◆ **EXERCISE DESCRIPTION**
Please filter the rows below and copy out each one that contains the string "Volg", matching case exactly.

◆ **EXTRACTED MATERIAL**
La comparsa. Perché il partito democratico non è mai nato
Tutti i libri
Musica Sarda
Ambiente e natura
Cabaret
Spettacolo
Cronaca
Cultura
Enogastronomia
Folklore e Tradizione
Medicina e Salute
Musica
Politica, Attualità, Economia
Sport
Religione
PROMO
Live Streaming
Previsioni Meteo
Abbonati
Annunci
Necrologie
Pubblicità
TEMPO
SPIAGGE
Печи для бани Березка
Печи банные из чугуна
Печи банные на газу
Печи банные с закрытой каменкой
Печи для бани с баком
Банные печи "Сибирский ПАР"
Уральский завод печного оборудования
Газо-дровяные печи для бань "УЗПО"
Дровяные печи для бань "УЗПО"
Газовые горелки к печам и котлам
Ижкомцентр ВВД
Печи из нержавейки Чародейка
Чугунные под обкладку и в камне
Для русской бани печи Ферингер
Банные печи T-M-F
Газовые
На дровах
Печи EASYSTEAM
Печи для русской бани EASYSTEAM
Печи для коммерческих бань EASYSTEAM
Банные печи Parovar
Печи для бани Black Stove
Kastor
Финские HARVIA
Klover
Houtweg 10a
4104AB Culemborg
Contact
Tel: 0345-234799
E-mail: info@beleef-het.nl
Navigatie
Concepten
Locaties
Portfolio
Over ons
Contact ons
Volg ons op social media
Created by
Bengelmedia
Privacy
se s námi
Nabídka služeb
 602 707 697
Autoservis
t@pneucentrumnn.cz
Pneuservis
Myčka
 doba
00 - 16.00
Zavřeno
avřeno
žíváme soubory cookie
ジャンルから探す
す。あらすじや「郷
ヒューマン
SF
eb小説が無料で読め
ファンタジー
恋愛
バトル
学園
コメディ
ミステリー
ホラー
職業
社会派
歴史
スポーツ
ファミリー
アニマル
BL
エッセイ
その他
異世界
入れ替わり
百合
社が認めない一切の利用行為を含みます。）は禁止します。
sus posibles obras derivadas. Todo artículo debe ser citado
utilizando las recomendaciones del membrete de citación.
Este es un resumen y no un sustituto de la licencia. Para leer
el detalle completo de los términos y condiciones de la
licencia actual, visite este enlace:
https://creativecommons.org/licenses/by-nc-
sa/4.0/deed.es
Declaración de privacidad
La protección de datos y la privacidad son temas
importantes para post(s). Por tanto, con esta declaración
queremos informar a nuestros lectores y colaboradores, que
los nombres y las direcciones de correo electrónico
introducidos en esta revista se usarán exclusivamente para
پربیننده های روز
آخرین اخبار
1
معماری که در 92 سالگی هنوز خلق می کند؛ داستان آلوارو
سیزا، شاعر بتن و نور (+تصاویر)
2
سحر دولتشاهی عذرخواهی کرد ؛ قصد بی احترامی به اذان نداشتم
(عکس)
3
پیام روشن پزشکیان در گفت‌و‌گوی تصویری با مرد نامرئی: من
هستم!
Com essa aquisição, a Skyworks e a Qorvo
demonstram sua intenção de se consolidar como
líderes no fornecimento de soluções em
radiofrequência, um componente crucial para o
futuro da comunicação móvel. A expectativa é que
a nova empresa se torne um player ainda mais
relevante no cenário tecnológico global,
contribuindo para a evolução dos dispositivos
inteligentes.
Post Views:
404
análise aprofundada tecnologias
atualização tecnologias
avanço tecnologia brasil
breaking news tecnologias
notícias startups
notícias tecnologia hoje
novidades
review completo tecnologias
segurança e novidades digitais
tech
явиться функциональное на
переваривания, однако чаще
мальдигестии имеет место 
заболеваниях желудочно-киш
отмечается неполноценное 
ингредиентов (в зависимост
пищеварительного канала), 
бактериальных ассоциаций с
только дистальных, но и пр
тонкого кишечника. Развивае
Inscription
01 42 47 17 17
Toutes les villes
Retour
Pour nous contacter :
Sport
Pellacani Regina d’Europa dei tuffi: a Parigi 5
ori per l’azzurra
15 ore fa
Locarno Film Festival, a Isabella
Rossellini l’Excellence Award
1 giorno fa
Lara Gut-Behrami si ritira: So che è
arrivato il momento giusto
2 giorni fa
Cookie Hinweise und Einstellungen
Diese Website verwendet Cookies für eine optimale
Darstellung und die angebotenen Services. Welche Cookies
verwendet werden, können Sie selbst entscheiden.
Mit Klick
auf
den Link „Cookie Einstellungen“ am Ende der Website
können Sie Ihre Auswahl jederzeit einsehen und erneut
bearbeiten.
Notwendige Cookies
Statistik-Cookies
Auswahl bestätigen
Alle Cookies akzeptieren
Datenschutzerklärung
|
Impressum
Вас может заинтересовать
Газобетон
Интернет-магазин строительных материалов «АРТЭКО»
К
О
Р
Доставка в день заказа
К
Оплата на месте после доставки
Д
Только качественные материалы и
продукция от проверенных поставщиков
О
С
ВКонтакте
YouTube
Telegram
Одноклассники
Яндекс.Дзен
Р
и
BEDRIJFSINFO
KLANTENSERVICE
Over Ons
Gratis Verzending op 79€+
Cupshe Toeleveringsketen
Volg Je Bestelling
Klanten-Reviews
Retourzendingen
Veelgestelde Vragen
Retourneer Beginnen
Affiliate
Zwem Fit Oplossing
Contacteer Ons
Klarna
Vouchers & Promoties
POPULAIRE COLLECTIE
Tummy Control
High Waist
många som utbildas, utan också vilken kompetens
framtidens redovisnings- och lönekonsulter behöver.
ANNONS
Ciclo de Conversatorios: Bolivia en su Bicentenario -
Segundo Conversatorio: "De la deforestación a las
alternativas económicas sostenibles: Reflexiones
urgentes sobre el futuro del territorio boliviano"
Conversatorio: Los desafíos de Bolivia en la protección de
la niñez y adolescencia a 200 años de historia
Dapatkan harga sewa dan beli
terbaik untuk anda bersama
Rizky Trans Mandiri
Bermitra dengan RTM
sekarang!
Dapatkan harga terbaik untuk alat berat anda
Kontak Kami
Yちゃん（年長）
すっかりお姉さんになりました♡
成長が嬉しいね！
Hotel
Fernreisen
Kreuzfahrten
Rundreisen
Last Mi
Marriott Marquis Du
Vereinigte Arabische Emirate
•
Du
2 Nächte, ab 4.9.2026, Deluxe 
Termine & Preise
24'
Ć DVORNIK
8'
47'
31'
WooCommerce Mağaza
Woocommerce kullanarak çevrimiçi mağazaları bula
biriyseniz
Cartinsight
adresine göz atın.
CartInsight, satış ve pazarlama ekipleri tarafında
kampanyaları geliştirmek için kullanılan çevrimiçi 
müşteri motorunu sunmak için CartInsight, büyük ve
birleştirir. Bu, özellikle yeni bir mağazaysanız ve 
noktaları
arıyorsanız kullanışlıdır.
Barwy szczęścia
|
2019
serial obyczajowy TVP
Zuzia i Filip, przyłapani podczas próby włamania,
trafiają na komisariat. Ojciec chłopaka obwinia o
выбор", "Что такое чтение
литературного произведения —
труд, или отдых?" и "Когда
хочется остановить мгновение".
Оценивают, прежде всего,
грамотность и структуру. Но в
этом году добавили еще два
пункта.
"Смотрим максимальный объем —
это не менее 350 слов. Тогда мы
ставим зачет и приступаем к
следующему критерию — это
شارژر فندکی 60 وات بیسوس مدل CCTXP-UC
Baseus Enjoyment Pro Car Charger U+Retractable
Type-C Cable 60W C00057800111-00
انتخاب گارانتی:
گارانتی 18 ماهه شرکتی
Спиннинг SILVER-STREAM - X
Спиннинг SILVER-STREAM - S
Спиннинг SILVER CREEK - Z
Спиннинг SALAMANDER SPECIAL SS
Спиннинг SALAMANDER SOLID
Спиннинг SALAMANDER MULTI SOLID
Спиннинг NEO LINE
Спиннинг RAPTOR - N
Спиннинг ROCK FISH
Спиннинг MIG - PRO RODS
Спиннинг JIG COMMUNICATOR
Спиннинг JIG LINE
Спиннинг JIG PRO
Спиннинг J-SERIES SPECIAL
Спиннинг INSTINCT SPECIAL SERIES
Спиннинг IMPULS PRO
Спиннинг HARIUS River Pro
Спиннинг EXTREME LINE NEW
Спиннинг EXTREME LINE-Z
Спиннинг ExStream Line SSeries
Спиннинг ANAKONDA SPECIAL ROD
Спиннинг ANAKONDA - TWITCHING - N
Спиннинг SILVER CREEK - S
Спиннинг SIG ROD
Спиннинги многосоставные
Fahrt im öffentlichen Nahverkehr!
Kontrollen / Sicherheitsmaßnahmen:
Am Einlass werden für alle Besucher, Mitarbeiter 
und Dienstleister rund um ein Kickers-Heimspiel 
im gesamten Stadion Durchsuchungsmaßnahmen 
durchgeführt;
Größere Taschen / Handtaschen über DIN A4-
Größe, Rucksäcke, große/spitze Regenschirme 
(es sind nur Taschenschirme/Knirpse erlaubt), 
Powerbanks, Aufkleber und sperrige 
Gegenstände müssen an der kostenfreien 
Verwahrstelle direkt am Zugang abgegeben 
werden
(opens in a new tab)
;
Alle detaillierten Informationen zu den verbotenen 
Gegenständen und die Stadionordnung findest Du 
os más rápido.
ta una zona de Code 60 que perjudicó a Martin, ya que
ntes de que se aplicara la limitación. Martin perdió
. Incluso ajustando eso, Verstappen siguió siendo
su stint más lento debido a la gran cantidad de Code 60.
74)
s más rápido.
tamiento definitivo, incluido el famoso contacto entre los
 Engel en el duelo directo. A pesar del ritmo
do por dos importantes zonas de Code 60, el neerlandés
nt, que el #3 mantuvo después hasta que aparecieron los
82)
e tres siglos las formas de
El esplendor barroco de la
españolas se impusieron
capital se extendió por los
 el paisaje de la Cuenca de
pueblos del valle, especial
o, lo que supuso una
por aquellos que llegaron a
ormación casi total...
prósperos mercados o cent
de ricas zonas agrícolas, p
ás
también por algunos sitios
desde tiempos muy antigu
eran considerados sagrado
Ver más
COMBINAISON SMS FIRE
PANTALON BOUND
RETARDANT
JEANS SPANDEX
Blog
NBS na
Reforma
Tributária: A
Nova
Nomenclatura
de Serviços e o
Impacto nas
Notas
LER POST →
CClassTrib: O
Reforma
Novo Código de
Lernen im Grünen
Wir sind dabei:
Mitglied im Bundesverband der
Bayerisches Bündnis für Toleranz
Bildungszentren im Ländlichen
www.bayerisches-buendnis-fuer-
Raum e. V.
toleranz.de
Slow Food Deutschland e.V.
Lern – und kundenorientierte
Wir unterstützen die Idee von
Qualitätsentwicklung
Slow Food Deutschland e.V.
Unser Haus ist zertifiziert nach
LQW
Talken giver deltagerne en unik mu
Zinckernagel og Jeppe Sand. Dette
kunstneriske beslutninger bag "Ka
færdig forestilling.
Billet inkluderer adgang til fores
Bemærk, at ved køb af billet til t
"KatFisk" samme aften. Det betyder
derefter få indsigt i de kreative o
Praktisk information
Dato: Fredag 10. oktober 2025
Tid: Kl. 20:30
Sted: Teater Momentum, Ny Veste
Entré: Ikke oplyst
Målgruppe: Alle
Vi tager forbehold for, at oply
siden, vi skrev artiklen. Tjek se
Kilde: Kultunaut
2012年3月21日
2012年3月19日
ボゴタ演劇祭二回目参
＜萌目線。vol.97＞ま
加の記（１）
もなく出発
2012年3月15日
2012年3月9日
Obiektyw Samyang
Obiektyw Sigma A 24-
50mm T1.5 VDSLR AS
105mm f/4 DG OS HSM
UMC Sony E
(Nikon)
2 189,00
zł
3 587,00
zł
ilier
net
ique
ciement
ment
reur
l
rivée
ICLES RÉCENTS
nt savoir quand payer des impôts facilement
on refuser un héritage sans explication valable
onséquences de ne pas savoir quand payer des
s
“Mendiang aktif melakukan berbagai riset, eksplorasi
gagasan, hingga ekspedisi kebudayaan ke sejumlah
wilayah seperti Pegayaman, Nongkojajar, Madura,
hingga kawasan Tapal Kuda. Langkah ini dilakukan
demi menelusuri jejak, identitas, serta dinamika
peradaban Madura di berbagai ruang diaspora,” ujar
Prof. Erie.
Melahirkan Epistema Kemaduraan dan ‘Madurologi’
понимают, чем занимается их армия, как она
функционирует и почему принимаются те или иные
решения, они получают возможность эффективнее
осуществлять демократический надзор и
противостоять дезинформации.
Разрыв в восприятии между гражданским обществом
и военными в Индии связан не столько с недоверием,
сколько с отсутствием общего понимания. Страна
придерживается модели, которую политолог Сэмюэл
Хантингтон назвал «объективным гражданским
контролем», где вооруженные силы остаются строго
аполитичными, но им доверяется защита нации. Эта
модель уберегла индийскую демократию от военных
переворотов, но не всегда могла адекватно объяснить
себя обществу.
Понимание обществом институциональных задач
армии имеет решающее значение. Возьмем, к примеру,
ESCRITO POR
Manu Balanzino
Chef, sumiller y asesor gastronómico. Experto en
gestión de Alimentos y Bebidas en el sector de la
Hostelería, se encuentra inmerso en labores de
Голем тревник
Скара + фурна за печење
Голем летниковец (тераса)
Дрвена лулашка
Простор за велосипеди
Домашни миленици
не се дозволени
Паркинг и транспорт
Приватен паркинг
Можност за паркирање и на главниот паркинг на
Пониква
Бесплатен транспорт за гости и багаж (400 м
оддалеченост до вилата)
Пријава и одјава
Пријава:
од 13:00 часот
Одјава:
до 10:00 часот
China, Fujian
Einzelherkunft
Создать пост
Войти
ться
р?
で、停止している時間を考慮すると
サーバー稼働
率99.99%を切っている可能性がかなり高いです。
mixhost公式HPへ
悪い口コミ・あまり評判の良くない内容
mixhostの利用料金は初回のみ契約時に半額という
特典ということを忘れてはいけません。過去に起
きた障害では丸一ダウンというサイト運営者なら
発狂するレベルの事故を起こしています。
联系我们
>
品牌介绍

◆ **TASK RESULT**
Volg ons op social media
Volg Je Bestelling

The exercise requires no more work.